* _TASK DETAILS_
Pictures are to be left out, and only the lines below starting at the one with "это приводит к снижению объема памяти на" and ending at the one with "April de Crazy Cross plaats in Bergeijk." are to be reproduced, each exactly, both ends included.

[Extracted page text data]
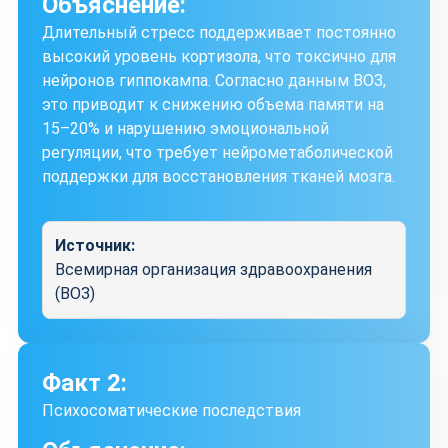
Объяснение:
Длительный стресс поддерживает постоянно
высокий уровень кортизола, что токсично для
нейронов гиппокампа. Согласно данным ВОЗ,
это приводит к снижению объема памяти на
15–20% и нарушению эмоциональной
регуляции, что требует нейрометаболической
поддержки для восстановления тканей мозга.
Источник:
Всемирная организация здравоохранения
(ВОЗ)
Факт 2:
Психосоматические последствия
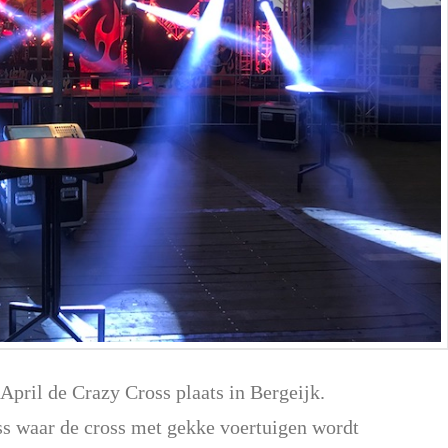
 April de Crazy Cross plaats in Bergeijk.
ss waar de cross met gekke voertuigen wordt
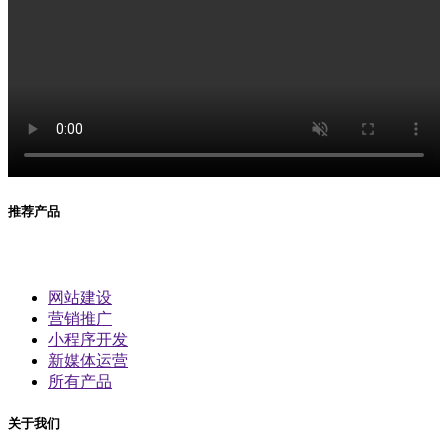
推荐产品
网站建设
营销推广
小程序开发
新媒体运营
所有产品
关于我们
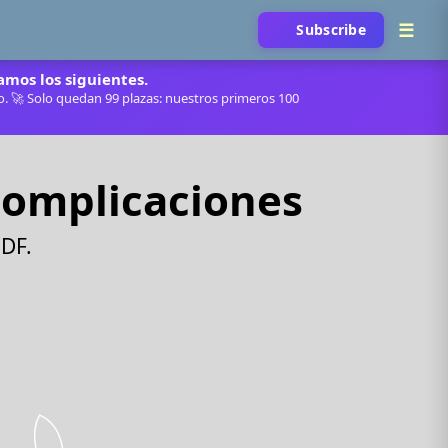
Subscribe
mos los siguientes.
do. 🚀 Solo quedan 99 plazas: nuestros primeros 100
 complicaciones
PDF.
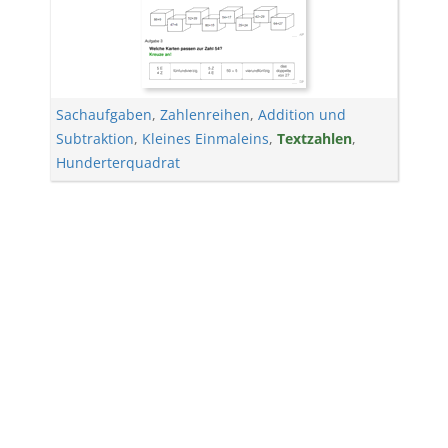
Sachaufgaben
,
Zahlenreihen
,
Addition und
Subtraktion
,
Kleines Einmaleins
,
Textzahlen
,
Hunderterquadrat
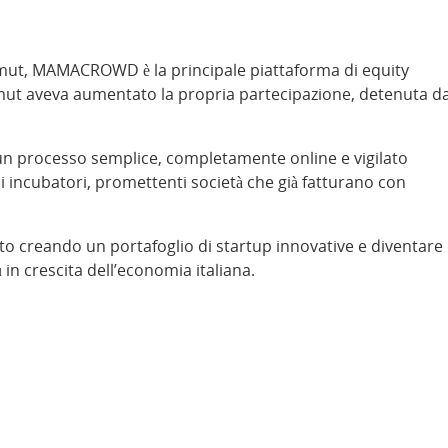
imut, MAMACROWD è la principale piattaforma di equity
imut aveva aumentato la propria partecipazione, detenuta da
 un processo semplice, completamente online e vigilato
 incubatori, promettenti società che già fatturano con
ento creando un portafoglio di startup innovative e diventare
ù in crescita dell’economia italiana.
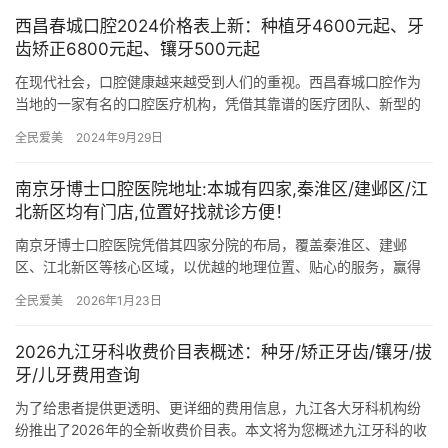
西昌春城口腔2024价格表上新：种植牙4600元起、牙
齿矫正6800元起、镶牙500元起
在现代社会，口腔健康越来越受到人们的重视。西昌春城口腔作为
当地的一家有名的口腔医疗机构，凭借其靠谱的医疗团队、新型的
设备以及良好的服务，赢得了广大患者的信赖。为了帮助大家更好
全民爱美
2024年9月29日
地了解…
南京牙博士口腔医院地址:本城有四家,秦淮区/建邺区/江
北新区均有门店,位置好找就诊方便！
南京牙博士口腔医院凭借其四家分院的布局，覆盖秦淮区、建邺
区、江北新区等核心区域，以优越的地理位置、贴心的服务，赢得
了广大患者的信赖与好评。 一、四院布局，位置优越 南京牙博士口
全民爱美
2026年1月23日
腔医…
2026九江牙科收费价目表概述：种牙/矫正牙齿/镶牙/拔
牙/儿牙费用查询
为了给患者提供更透明、更详细的费用信息，九江各大牙科机构纷
纷推出了2026年的全新收费价目表。本文将为您概述九江牙科的收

* _SOLUTION TO THIS TASK_
это приводит к снижению объема памяти на
15–20% и нарушению эмоциональной
регуляции, что требует нейрометаболической
поддержки для восстановления тканей мозга.
Источник:
Всемирная организация здравоохранения
(ВОЗ)
Факт 2:
Психосоматические последствия
 April de Crazy Cross plaats in Bergeijk.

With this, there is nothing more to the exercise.